As only 4% of lawyers in the United States are black, while nearly 13% of the U.S. population is black, African-Americans are already underrepresented in the legal profession. The recent contraction in the number of applicants to law school is likely to yield even fewer black law students this year, which ultimately means that the number of African-American lawyers is at risk of shrinking to less than 4 percent of total lawyers. With this potential decline on the horizon, it is important for law schools to be mindful of diversity when awarding student financial aid, and it is equally important for prospective law students to understand the market for legal education. ...

African-Americans who are considering law as a career should not ignore [the] data on law school tuition, student debt load and job placement. Because African-Americans as a group have less wealth than whites to finance law school, the cost of attending law school and the ability to repay that cost while earning a living should be a serious consideration for this group of prospective students.

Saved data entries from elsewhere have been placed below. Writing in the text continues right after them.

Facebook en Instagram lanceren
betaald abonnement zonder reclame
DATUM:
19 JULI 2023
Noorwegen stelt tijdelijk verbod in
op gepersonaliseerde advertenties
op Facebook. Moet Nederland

However, African-Americans should not be dissuaded from attending law school by published law school tuition rates. What prospective students should know is that many students with solid academic credentials or financial need actually do not pay full freight to attend law school. Many law schools award financial aid to students based on their LSAT score and undergraduate grade-point average. This type of aid is called "merit"-based aid, and black applicants with solid academic credentials should seek it once they are admitted to a law school.

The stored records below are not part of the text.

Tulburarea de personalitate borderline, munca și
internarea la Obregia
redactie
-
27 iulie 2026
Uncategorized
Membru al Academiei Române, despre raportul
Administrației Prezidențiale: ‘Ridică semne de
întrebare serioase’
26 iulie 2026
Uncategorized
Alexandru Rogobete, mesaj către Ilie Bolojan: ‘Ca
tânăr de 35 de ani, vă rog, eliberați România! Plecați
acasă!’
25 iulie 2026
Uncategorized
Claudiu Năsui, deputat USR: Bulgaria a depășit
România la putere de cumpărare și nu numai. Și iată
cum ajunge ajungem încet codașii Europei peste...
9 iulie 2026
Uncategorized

Some law schools also award need-based financial aid. This financial assistance is awarded to students whose financial profile indicates that they have few (if any) economic resources to draw on to finance law study. Need-based awards are especially appropriate when a student lacks a credit history or credit-worthy co-signer that would enable the student to obtain many of the private loans that are used to finance legal education. Accordingly, African-Americans with little or no economic resources of their own should seek out law schools that provide need-based aid rather than opt out of legal education altogether. Moreover, law schools that have shifted scholarship dollars away from need-based aid in order to fund "merit" scholarships to aid recruitment of highly credentialed students should understand that this practice has a negative impact on their ability to recruit students with financial need, a disproportionate number of whom are African-American. ...

[T]he most important consideration for prospective law students is whether law school is worth the investment of time and money. Law school is a very challenging academic endeavor. Students who are not willing to approach law study as they would a full-time job that requires overtime work every week may not be good candidates for this investment. In law, perhaps more than any other profession, academic achievement determines career opportunities. So to determine whether law school is a good investment, each prospective student must determine for herself whether she will make the necessary sacrifices to position herself financially and academically for success.

If the answer to the question is yes, law school will likely be a sound investment that pays dividends for years to come, not only for the individual student, but for the black community as well. I chose a law school that was willing to make a financial investment in me, and prospective law students should consider doing the same. As a black lawyer, I can honestly say that law school has been the best investment that I have ever made.